Que lo que el baloncesto ha unido...






Hoy es uno de esos días en los que el gris del cielo se basta para explicar el sentimiento que embarga a la familia del baloncesto en Salamanca y, más concretamente, a la del club en el que tengo la suerte de trabajar. Una luctuosa noticia nos ha rescatado de la común creencia de que todo seguirá igual cuando nos levantemos, de que seguirán ordenadas las calles y de que resistirán, a nuestro lado, para siempre, los seres queridos. Suspendidos en el éter de lo cotidiano, narcotizados por el constante flujo de banalidad, secuestramos la idea de la muerte concediéndosela únicamente, a modo de dudosa gracia, a ese otro, lejano y desconocido, al que no le ponemos rostro y por el que no podemos sentir dolor alguno.

Sin embargo, pese al duelo implícito a la noticia, alivia, al menos, poder comprobar el efecto unificador que tienen estos tristes acontecimientos, ver cómo suspenden durante un tiempo el curso de rivalidades que solo percibimos como absurdas (aunque lo sean por definición) en estos días fatalmente señalados. Por fortuna, en el mundo del baloncesto, el cainismo admite límites y no nos impide reconocer, aunque debamos esperar (en virtud de nuestra estúpida pero inseparable condición humana) a un trágico desenlace, que es mucho más lo que nos une que lo que nos separa.

Todo esto me lleva a hablar de la amistad; ese sentimiento que sobrevive a matrimonios e infidelidades, a despidos y fracasos empresariales. De la amistad que surge, en este caso, dentro de la fraternidad que aspira a ser un equipo de baloncesto; un buen equipo, matizo. Pienso en los lazos que unen a los miembros de esos conjuntos universitarios estadounidenses, capaces de reunirse años más tarde para recordar sus victorias y sus derrotas. Pienso, y me emociono, en esa promoción de North Carolina State reunida para conmemorar el aniversario de la muerte de un amigo y para recordar, de paso, la figura de ese vitalista enamorado del baloncesto que fue siempre Jim Valvano. Y pienso en Mike Krzyzewski, Coach K, acompañándole en su cama de hospital, tras haber librado innumerables batallas en la cancha al frente de Duke.
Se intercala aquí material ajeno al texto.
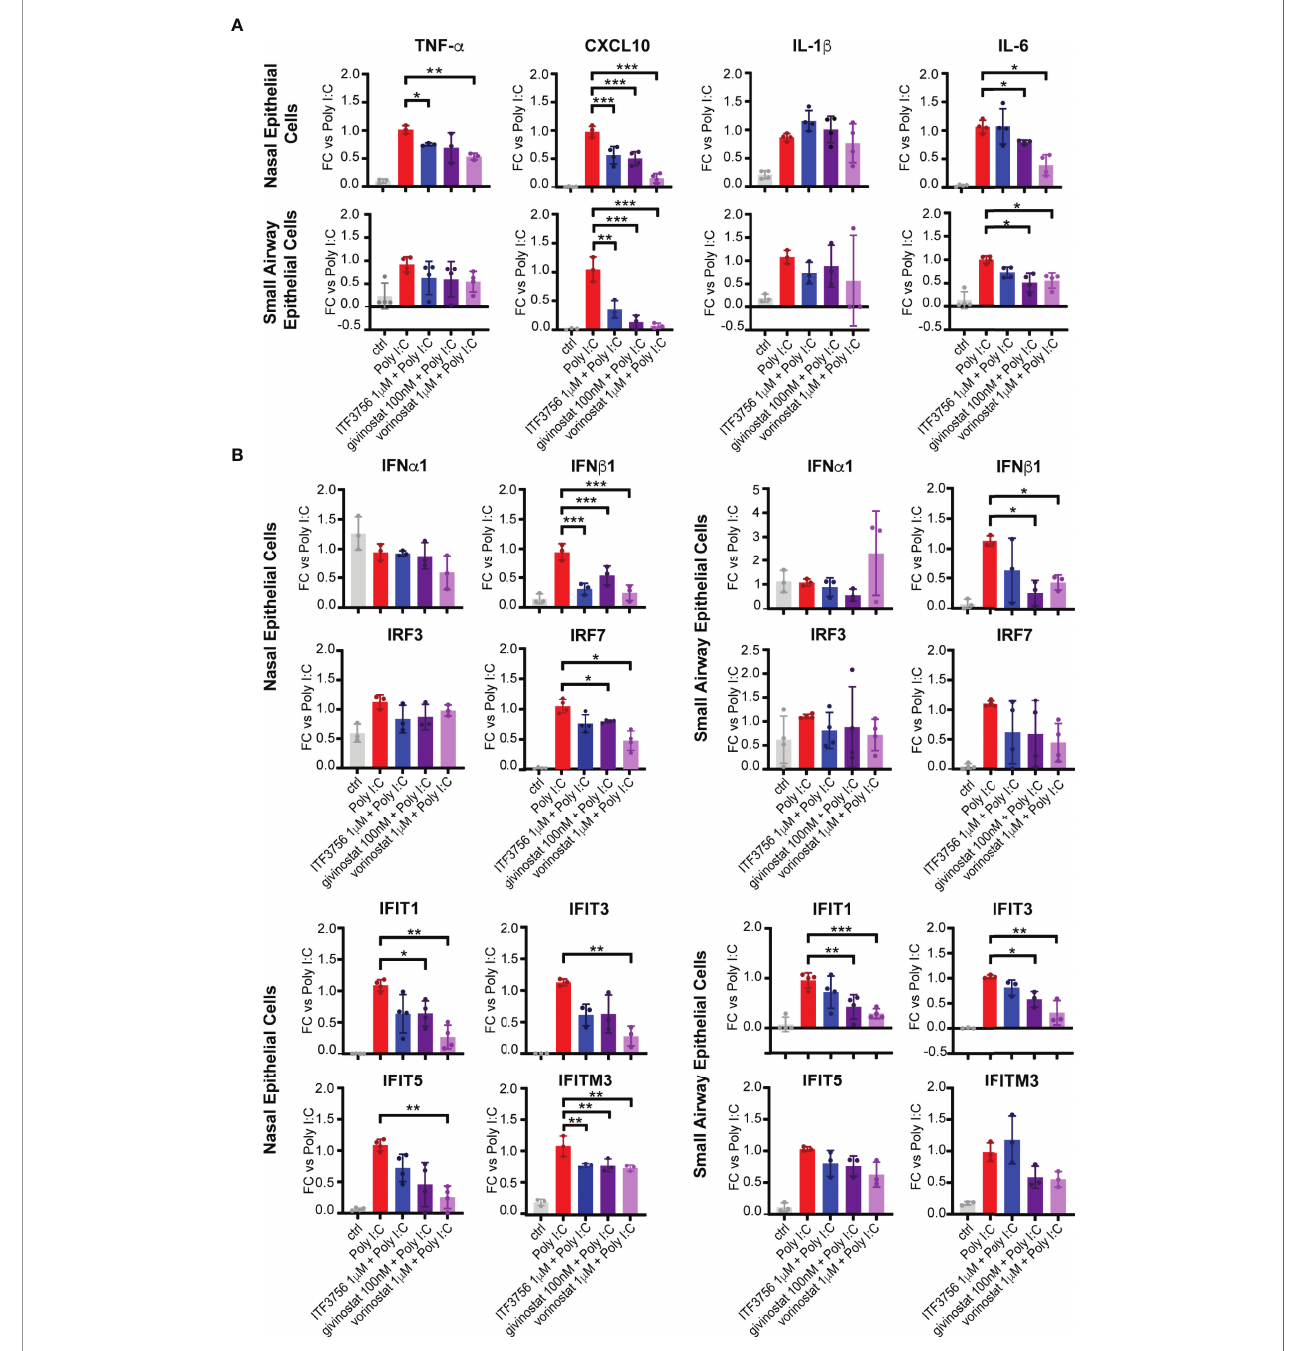
FIGURE 1 | HDACi treatment downmodulates the expression of pro-in fl ammatory cytokines and IFN pathway genes in epithelial cells of the upper and lower respiratory tracts. Nasal epithelium primary cells (HNEpC) and lung epithelium primary cells (SAEpC) were pre-treated with ITF3756, givinostat and vorinostat for 2 hours and then stimulated with Poly I: C 10 m g/ml for 18h. The expression of pro-in fl ammatory cytokines (A) and IFN pathway genes (B) was subsequently analyzed by qPCR. The graphs show the mean± SD of 3 or more biological replicates. FC = Fold changes. P values were calculated by RM one-way ANOVA as described in material and methods. *P < 0.05, ** < 0.01, *** <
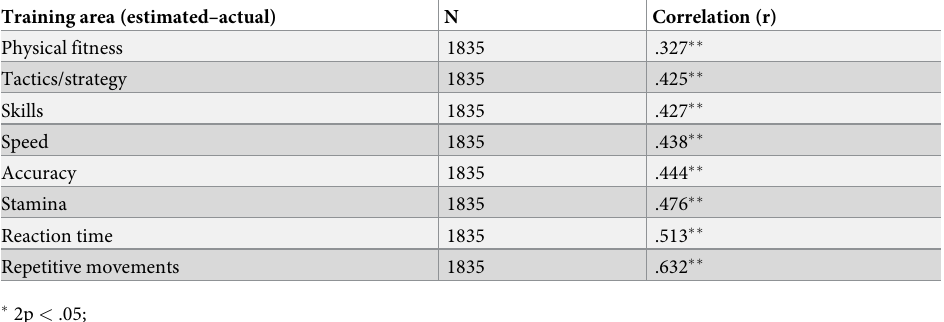
Table 22. Correlation between actual engagement and estimated importance of training areas.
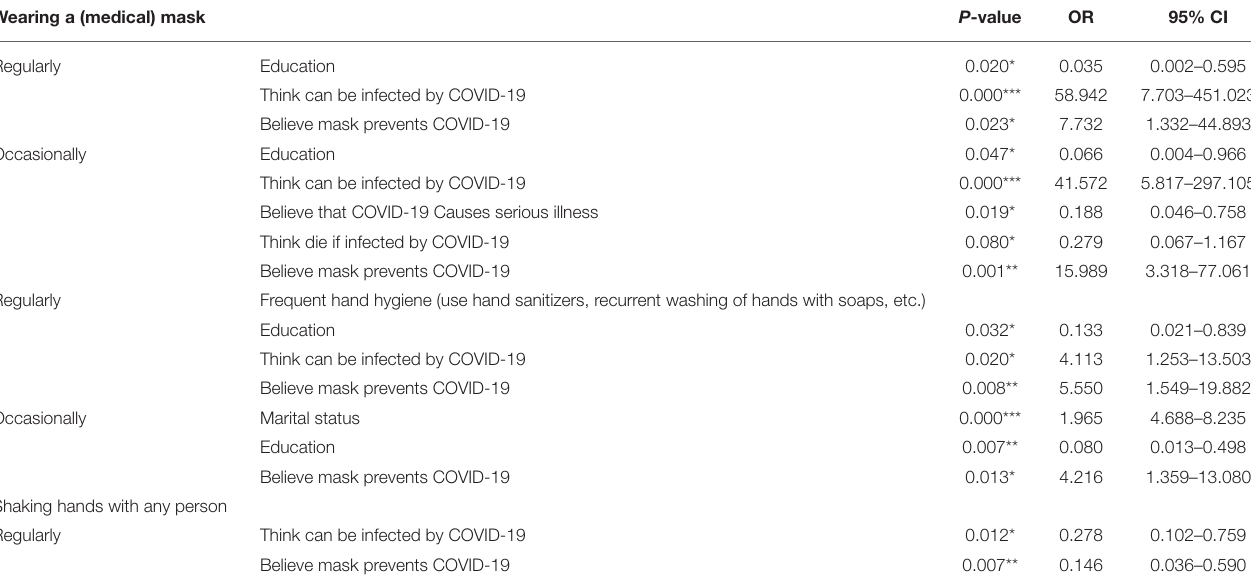
TABLE 7 | Multinomial logistic regression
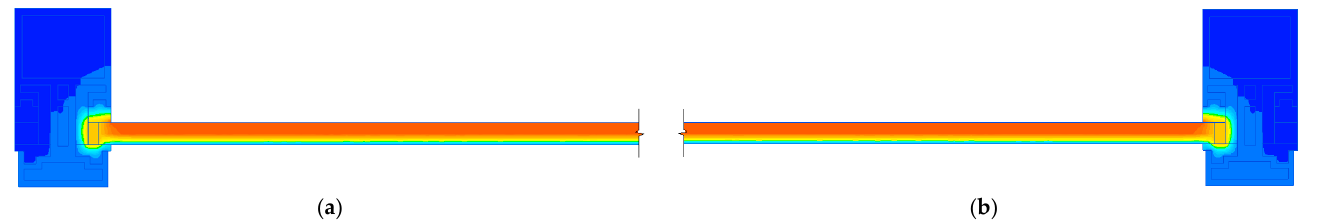
Figure 9. Visualization of the heating of the ( a ) left side and ( b ) right side of the glazing structure of samples No. 2.1–No. 2.3.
Y pienso en Audie Norris, en sus lágrimas en el funeral de Fernando Martín, con quien compartió, además de numerosos rasguños y empujones, una gran pasión. Y en Magic Johnson portando debajo del chándal de los Lakers la camiseta de Larry Bird el día en que la camiseta de éste pasaba a formar parte del cielo del Garden. Y se me viene a la cabeza, también, la amistad entre Vlade Divac y Drazen Petrovic, inútilmente segada por la guerra y una lucha de banderas que nunca debió quebrar lo que el baloncesto había unido. Cuánto se arrepiente aún, Vlade, de no haberse podido reconciliar a tiempo… Y lamento lo poco que, en general, cuidamos de este bien que es la amistad, lo mucho que nos dejamos llevar por las imposiciones de la agenda y por las prebendas de la modernidad. Lamento que detrás de cada intento por generar un vínculo irrompible se esconda la sombra de la suspicacia, la reserva mental, el as bajo la manga. Me duele que se impongan menudencias y que estas hayan hecho de la soledad una de las grandes enfermedades de nuestro tiempo.



Finalmente, me pregunto, como entrenador, cuál es mi papel en la enseñanza de este valor, cuánta importancia le brindo a la construcción de afinidades, a la incentivación de la camaradería en los equipos que entreno. Me cuestiono cuánto sé sobre la amistad y si la he cultivado lo suficiente durante mi vida como para poder permitirme enseñarla. Hoy, en un día triste, aprecio con más fuerza este valor que el baloncesto irradia de forma natural y que el hombre, parafraseando el rito, no debe separar. Y, por favor, que no tenga que venir la odiosa muerte a recordárnoslo.